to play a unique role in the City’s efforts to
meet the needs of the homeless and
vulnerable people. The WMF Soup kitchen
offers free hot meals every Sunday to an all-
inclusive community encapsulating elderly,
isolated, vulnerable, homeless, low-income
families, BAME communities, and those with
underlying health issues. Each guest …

-------------------------

* **Problem details**: Find the word "homeless" in the listing above. Copy each line where it appears.

* **Result**:
meet the needs of the homeless and
isolated, vulnerable, homeless, low-income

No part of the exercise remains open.